- Born: 27 April 1909 West Ham, England, United Kingdom
- Died: 25 June 1978 (aged 69)
- Position: Defence
- Shot: Left
- Played for: Grosvenor House Canadians Wembley Canadians Richmond Hawks Princes Harringay Greyhounds Wembley Monarchs Sussex
- National team: Great Britain
- Playing career: 1933–1950

= Robert Wyman (ice hockey) =

James Robert Wyman (27 April 1909 – 25 June 1978), also known as Bob Wyman, was a British ice hockey player who played in Great Britain. He also played for the Great Britain national ice hockey team which won the gold medal at the 1936 Winter Olympics. He is a member of the British Ice Hockey Hall of Fame.

Wyman was also a successful schoolboy athlete, becoming the English schoolboy long jump champion when he was 15 years old, and speed skater, having held the British indoor half mile record and then winning the 440 yards outdoor crown in January 1934 — a feat which earned a Gallaher cigarette card. During World War II, Wyman served with the Royal Navy and reached the rank of Lieutenant-Commander.

==Career==

===Club===
Having learned to play ice hockey whilst living in London in the late 1920s and early 1930s, Wyman's first season playing senior ice hockey was spent with the Grosvenor House Canadians during the 1933-34 season in the English League. The team moved to the Empire Pool at Wembley in October 1934 and changed their name to the Wembley Canadians. Wyman stayed with the Canadians for the 1934-35 and, in the newly formed English National League (ENL), 1935-36 seasons before joining the Richmond Hawks for the 1936-37 season.

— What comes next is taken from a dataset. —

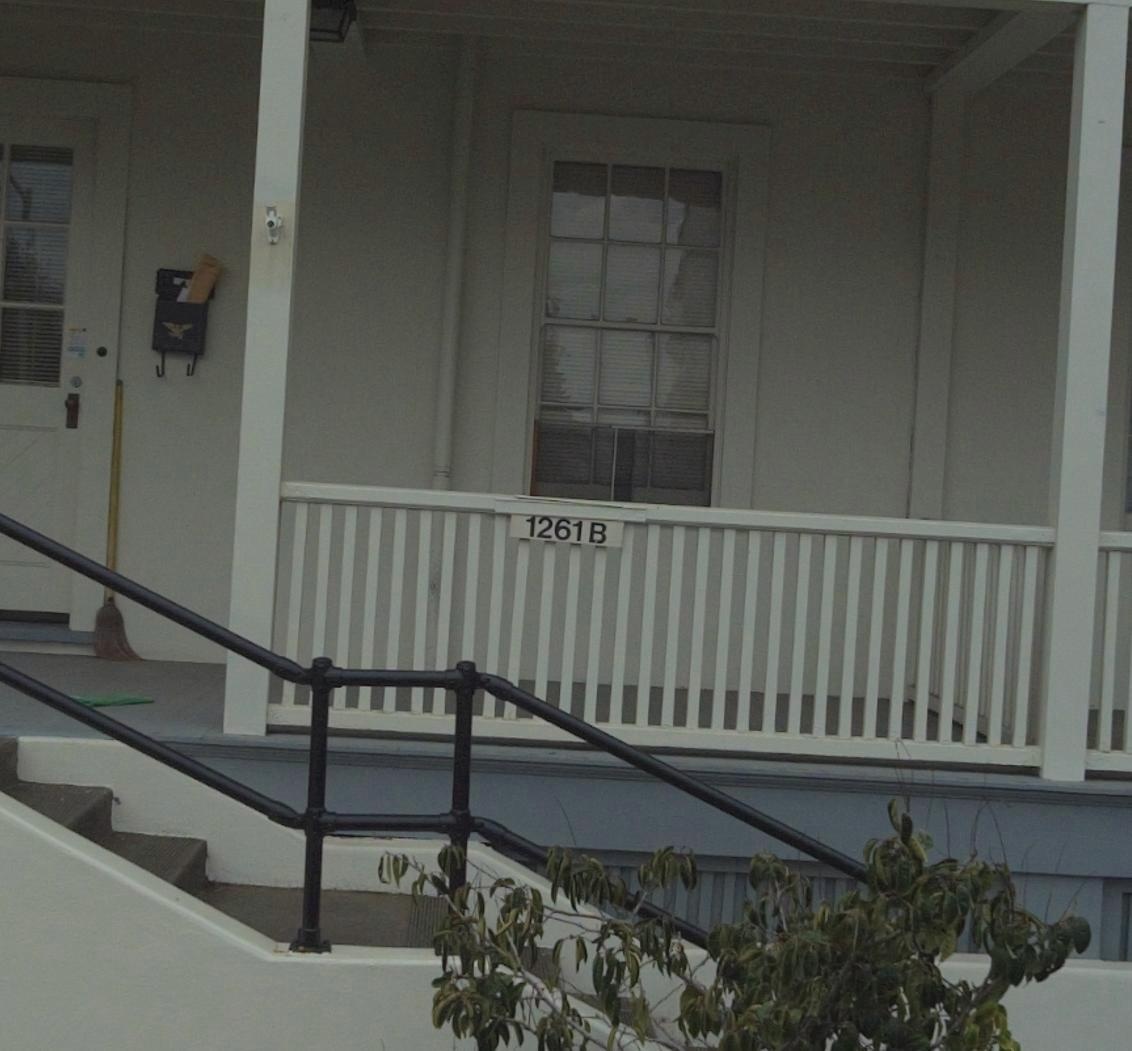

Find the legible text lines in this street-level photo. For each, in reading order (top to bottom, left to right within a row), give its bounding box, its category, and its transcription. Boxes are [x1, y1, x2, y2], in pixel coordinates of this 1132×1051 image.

[525, 514, 611, 546] StreetNumber: 1261 B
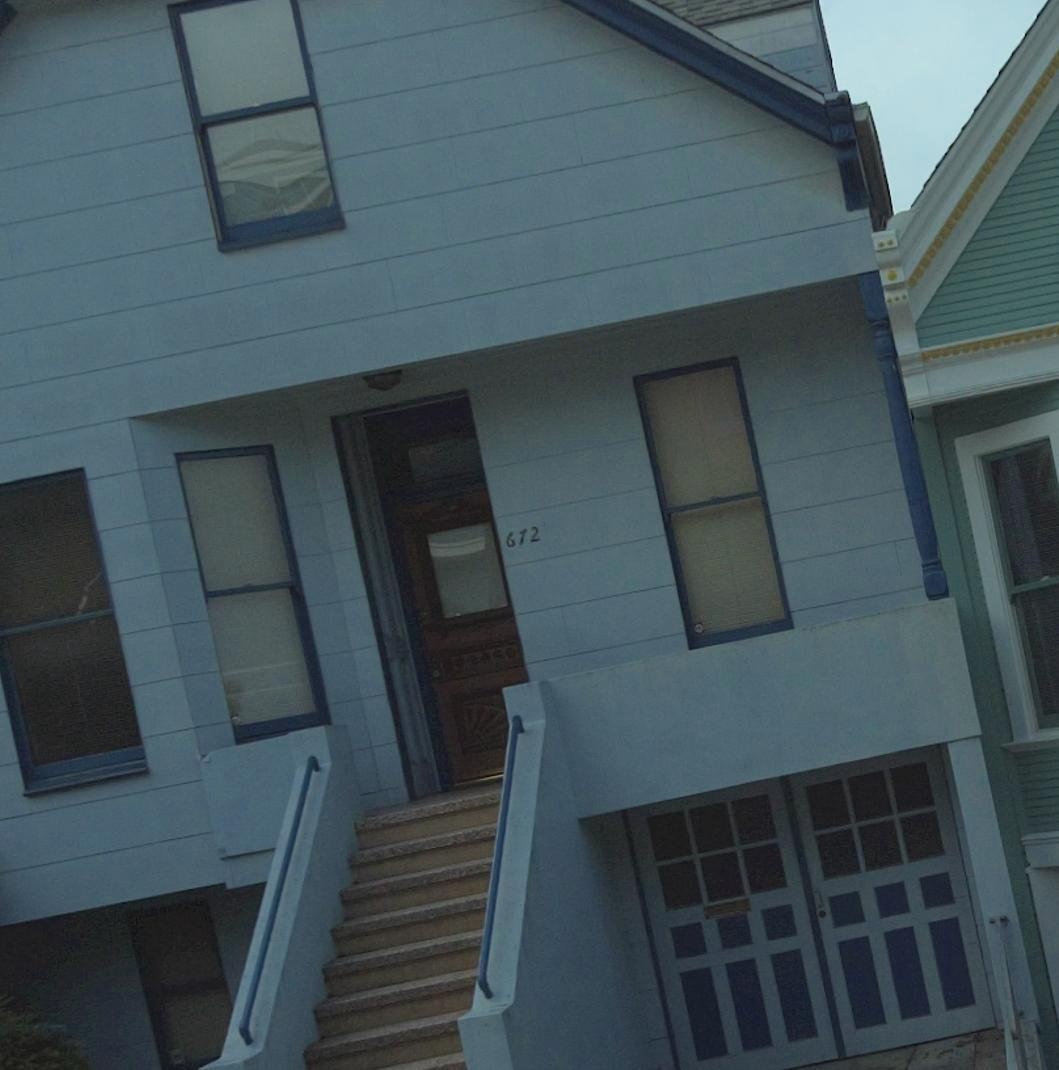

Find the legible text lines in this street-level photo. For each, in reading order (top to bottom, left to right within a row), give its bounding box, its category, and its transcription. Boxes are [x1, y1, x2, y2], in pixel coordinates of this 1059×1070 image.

Wyman joined the Princes club in the London and Provincial League for the 1937-38 season before he returned to the ENL to play with the Harringay Greyhounds during the 1939-40 season. Wyman, as defensive defenceman, recorded a personal best of two goals and three assists during the season with Harringay and Percy Nicklin, Great Britain's Coach, described him as having "an accurate and formidable body check as good as any Canadian".

After the War, Wyman returned to playing ice hockey when he joined the Wembley Monarchs during the 1946-47 season in which he only played in nine games. Wyman continued to make fewer appearances before he finally retired from ice hockey in 1950 playing with Sussex in the Southern League.

===International===

Wyman was first selected to play for the Great Britain national team for the 1935 World Championships held in Davos, Switzerland. Wyman scored the only goal in a win against the French team, helping the team to a bronze medal in the championships, which also earned the team a silver medal in the European Championships.

Wyman was again selected for Great Britain for the 1936 Winter Olympics when he helped the team win gold by playing in the second game when GB beat the Japanese team 3-0. Following the game, Wyman stayed at the tournament commentating for the BBC. Wyman played twice more for Great Britain at the 1938 and 1938 World Championships, winning a silver medal at the 1938 tournament and taking his total number of appearances for the team to twenty.

==Awards==
- World Championship bronze medalist in 1935.
- Olympic gold medalist in 1936.
- World Championship silver medalist in 1938.
- Inducted to the British Ice Hockey Hall of Fame in 1993.